La questione riguarda ormai tutto il ciclismo mondiale. Negli ultimi anni le temperature estreme non rappresentano più un'eccezione ma una costante. I corridori sono sempre più preparati dal punto di vista fisiologico, ma il corpo umano ha comunque dei limiti oltre i quali anche le migliori strategie di raffreddamento possono fare ben poco.
Il Tour de France, che ogni anno espone gli atleti a oltre ottanta ore complessive di gara, sarà inevitabilmente chiamato a riflettere su nuove misure di tutela. Non basteranno più ghiaccio sotto la maglia o gilet refrigeranti: serviranno protocolli condivisi, criteri oggettivi per valutare il rischio climatico, orari più favorevoli e forse, in prospettiva, anche un calendario differente.
Il ciclismo ha sempre convissuto con il caldo, con la pioggia e con il freddo. Fa parte della sua storia e del suo fascino. Ma il cambiamento climatico sta modificando profondamente le condizioni in cui si corre. Proteggere la salute dei corridori non significa snaturare questo sport, bensì garantirne il futuro.

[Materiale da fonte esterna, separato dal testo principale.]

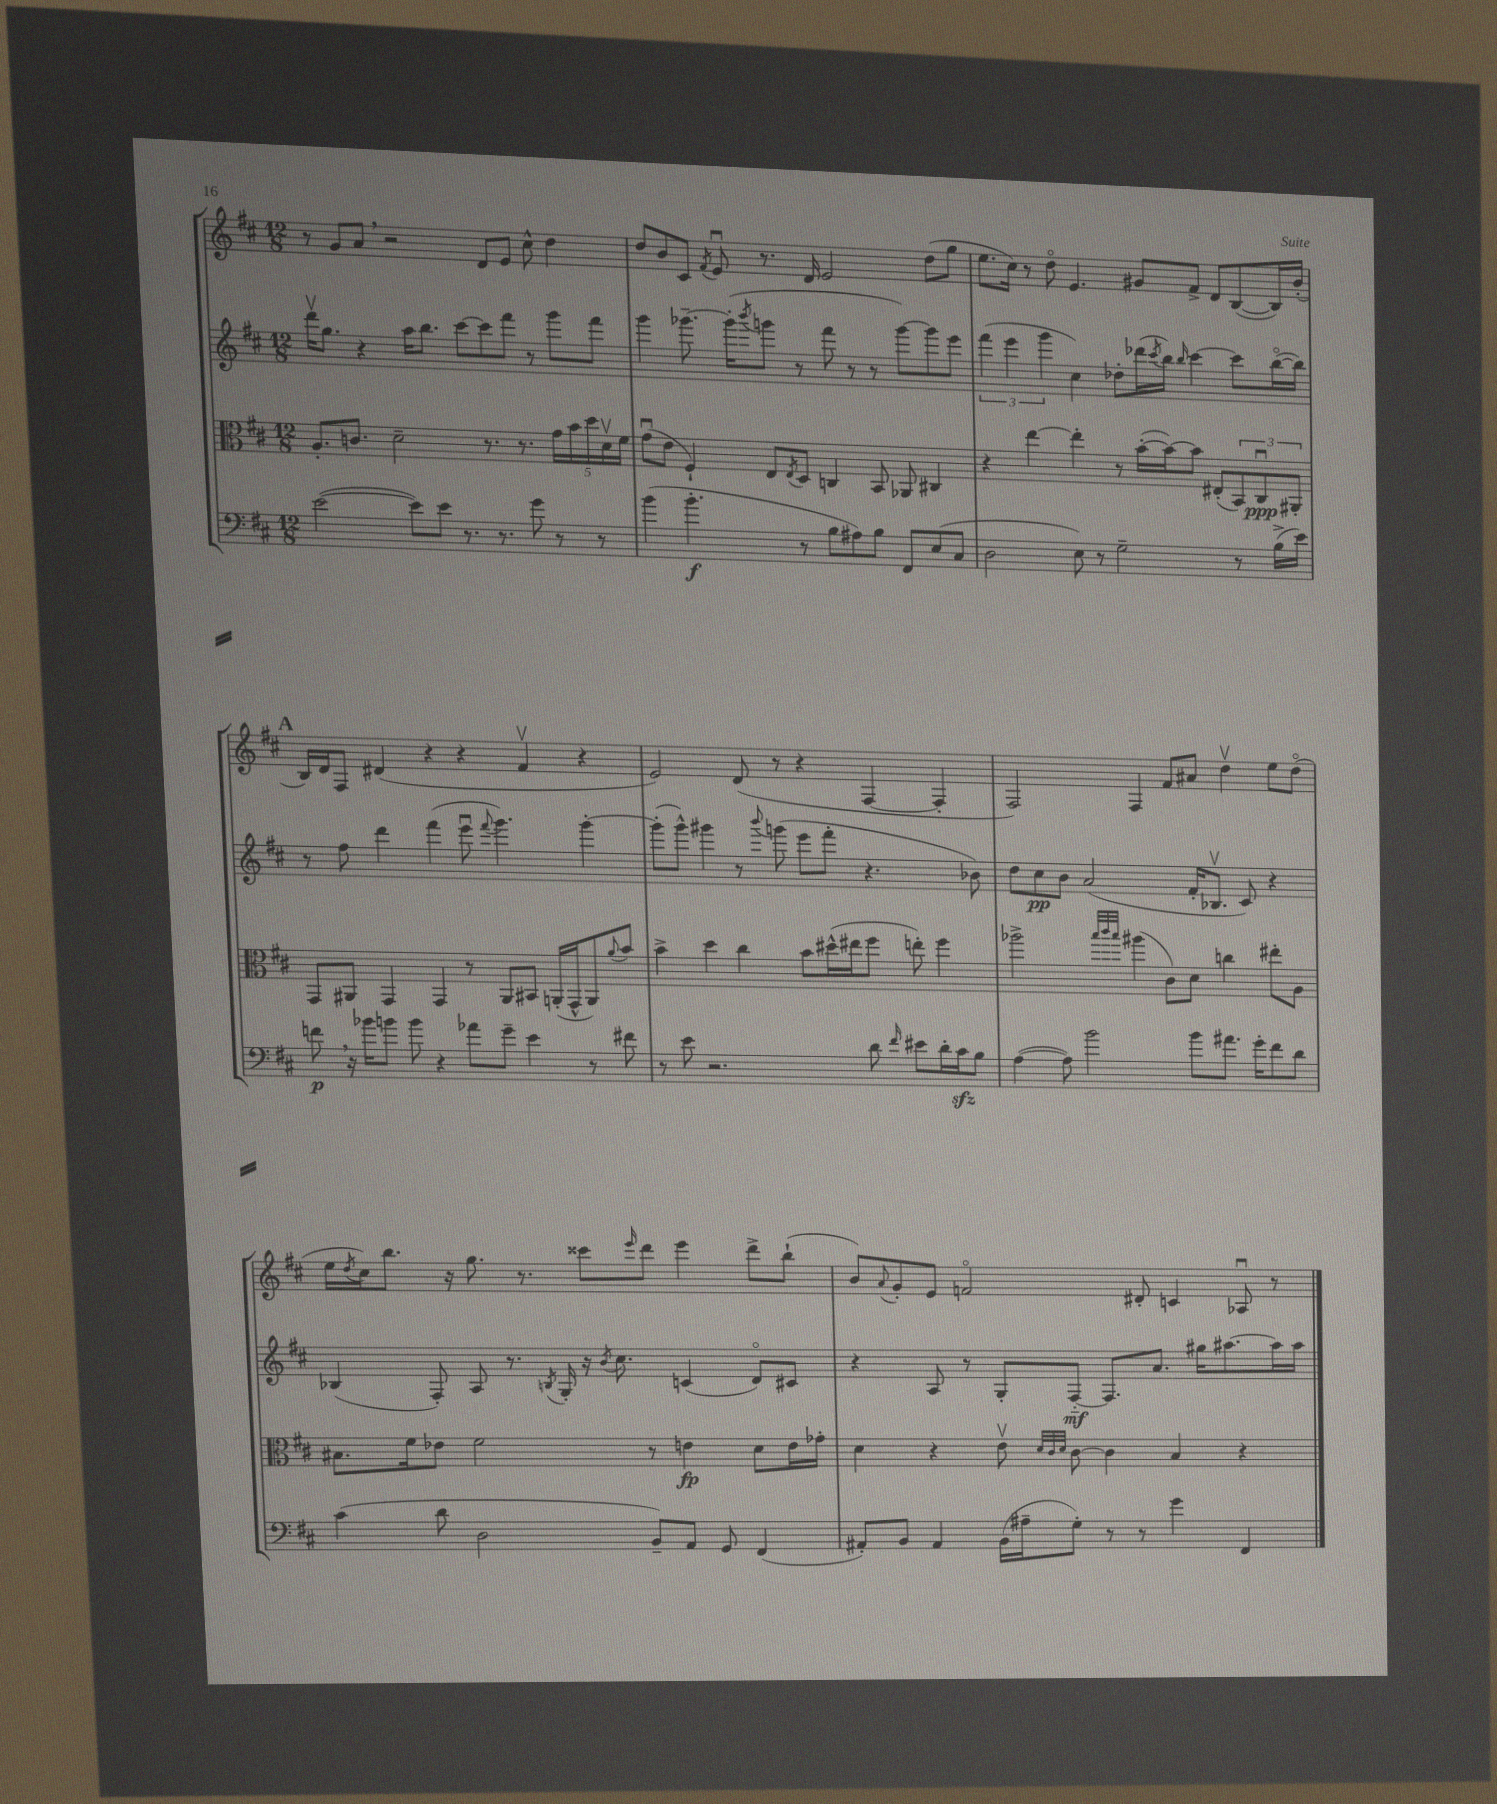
<<
\new StaffGroup <<
\new Staff = "s0" {
    \clef treble \key d \major \numericTimeSignature \time 12/8
    r8 g'8 a'8 \breathe r2 d'8 e'8 cis''8-^ d''4 |
    d''8 b'8 cis'8 \acciaccatura { fis'8 } e'8\downbow r8. d'16 e'2 d''8( g''8 |
    e''8. cis''16) r8 d''8\flageolet e'4. gis'8 fis'8-> d'8 b8~( b16) b'16-.( |
    \mark \markup { \bold "A" } b16) d'16 fis8 dis'4( r4 r4 fis'4\upbow r4 |
    e'2) d'8( r8 r4 fis4~ fis4-. |
    fis2) fis4 fis'8 ais'8 d''4\upbow e''8 d''8\flageolet( |
    e''16 \acciaccatura { d''8 } cis''16) b''8. r16 g''8. r8. cisis'''8 \grace { e'''16 } d'''8 e'''4 d'''8-> b''8-!( |
    b'8) \appoggiatura { a'8 } g'8-. e'8 f'2\flageolet dis'8-. c'4 aes8\downbow r8 \bar "|." |
}
\new Staff = "s1" {
    \clef treble \key d \major \numericTimeSignature \time 12/8
    d'''16\upbow g''8. r4 a''16 b''8. cis'''8~ cis'''8 fis'''8 r8 g'''8 fis'''8 |
    g'''4 ges'''8.~-- ges'''16-.( \acciaccatura { b'''8 } g'''8 r8 fis'''8 r8 r8 g'''8~) g'''8 e'''8 |
    \tuplet 3/2 { fis'''4( e'''4 g'''4 } cis''4) des''8-. des'''16( \acciaccatura { cis'''8 } b''16) \grace { b''16 } cis'''4~ cis'''8 b''16~\flageolet( b''16) |
    \mark \markup { \bold "A" } r8 fis''8 d'''4 fis'''4( e'''8\downbow \appoggiatura { fis'''8 } g'''4.) g'''4~-. |
    g'''8-.( g'''8-^) gis'''4 r8 \appoggiatura { b'''8 } g'''8( e'''8 fis'''8-. r4. bes'8) |
    d''8 cis''8\pp b'8 a'2( fis'16-. bes8.\upbow cis'8) r4 |
    bes4( fis8-.) a8 r8. \acciaccatura { b8 } g16-. r16 \acciaccatura { b'8 } cis''8. c'4( d'8\flageolet) cis'8 |
    r4 a8 r8 g8-. fis8~-_\mf fis8. a'8. gis''16 ais''8.~ ais''16 ais''16 \bar "|." |
}
\new Staff = "s2" {
    \clef alto \key d \major \numericTimeSignature \time 12/8
    a8.-. c'8. d'2-- r8. r8. \tuplet 5/4 { g'16 b'16 d''16 d'16\upbow fis'16 } |
    g'8\downbow( e'8 fis4-!) e8 \acciaccatura { e8 } d8 c4 b,8 aes,8 cis4 |
    r4 e''4~ e''4-. r8 b'16~-.( b'16~) b'8 eis8-.( \tuplet 3/2 { b,8) cis8\downbow\ppp ais,8-. } |
    \mark \markup { \bold "A" } g,8 ais,8 g,4 g,4 r8 ais,8 bis,8 a,16-.( g,16-^ a,8) \appoggiatura { a'8 } b'8 |
    b'4-> d''4 cis''4 b'8 dis''16-^( eis''16 fis''8 e''8-.) fis''4 |
    aes''2-> \grace { b''32 cis'''32 b''32 } ais''4( cis'8) d'8 c''4 eis''8-. a8 |
    bis8. fis'16 ees'8 fis'2 r8 e'4\fp d'8 e'16 ges'16-. |
    d'4 r4 e'8\upbow \grace { d'32 cis'32 d'32 } cis'8~ cis'4 b4 r4 \bar "|." |
}
\new Staff = "s3" {
    \clef bass \key d \major \numericTimeSignature \time 12/8
    e'2~( e'8) e'8 r8. r8. g'8 r8 r8 |
    b'4( b'4.-.\f r8 b8 ais8) b8 fis,8 e8( cis8 |
    d2 e8) r8 g2-- r8 b16->( e'16) |
    \mark \markup { \bold "A" } f'8\p \breathe r16 bes'16 b'8 b'8 r4 aes'8 g'8-- e'4 r8 fis'8 |
    r8 e'8 r2. d'8 \grace { fis'16 } eis'8 d'16-. cis'16\sfz b8 |
    a4~( a8) b'2 b'8 ais'8. g'16-. fis'8 d'8 |
    cis'4( d'8 d2 b,8--) a,8 g,8 fis,4( |
    ais,8-.) b,8 ais,4 b,16( ais16-- g8-.) r8 r8 g'4 fis,4 \bar "|." |
}
>>
>>
\layout { \context { \Score \remove "Bar_number_engraver" } }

Le immagini dei Campionati francesi, disputati sotto un sole implacabile, potrebbero rappresentare un punto di svolta. Perché la domanda posta da Pascal Chanteur è destinata a diventare sempre più attuale: ha ancora senso chiedere agli atleti di gareggiare per oltre sei ore con temperature vicine ai 45 gradi? Prima o poi il ciclismo dovrà trovare una risposta.